Pepe, est une curieuse aventure de bande dessinée. Le héros est un dessinateur : José Gonzáles, alias Pepe pour ses potes et pour la profession. "Un agaçant génie" selon ses confrères. Il dessinait avec une facilité folle, un sens du trait, une vision d’artiste à nulle autre pareille. Ses collègues en étaient tétanisés, d’autant que sa notoriété portait loin : son interprétation de Vampirella était dans toutes les chambres d’adolescents américains des années 1970. Son éditeur américain Warren l’adulait, lui faisait des réceptions pharaoniques. Hollywood même lui était promis...
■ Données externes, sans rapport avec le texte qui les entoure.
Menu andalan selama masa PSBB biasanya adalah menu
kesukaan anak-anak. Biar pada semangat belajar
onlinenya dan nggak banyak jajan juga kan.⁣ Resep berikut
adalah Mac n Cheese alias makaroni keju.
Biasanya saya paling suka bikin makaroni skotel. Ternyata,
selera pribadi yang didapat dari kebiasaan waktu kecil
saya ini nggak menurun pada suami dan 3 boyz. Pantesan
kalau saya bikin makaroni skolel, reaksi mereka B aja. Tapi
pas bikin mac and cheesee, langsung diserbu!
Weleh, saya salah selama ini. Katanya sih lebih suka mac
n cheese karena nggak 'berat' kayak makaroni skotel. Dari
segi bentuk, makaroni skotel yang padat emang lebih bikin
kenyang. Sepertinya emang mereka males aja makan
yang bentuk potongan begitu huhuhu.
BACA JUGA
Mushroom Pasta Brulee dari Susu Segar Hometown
Mais le dernier à y croire, c’était Pepe lui-même. Fantasque, feignasse quand il ne sentait pas motivé, pas du tout impressionné par la réussite. Bien sûr qu’il lui fallait de l’argent car il aimait se pavaner le soir dans les clubs gays de la ville quitte à se prendre un pain par un de ses amants de passage, mais il trimballait une espèce d’indolence existentielle qui désespérait son employeur, Truffaut alias Josep Toutain, le patron de Selectiones Illustradas, la grande agence d’artistes de Barcelone, mais surtout ses collègues qui imaginaient la fortune qu’ils se feraient s’ils avaient eu le dixième de son talent.
C’est un émouvant portrait d’artiste que nous fait ici Gimenez dans son beau dessin clair qui montre un Pepe aussi généreux que profiteur, aimé par tous et aimant tout le monde sauf lui-même. C’est aussi une magnifique transposition de la réalité du métier de dessinateur, entre incertitude et espoir, en passion et amitié. Un récit unique en son genre.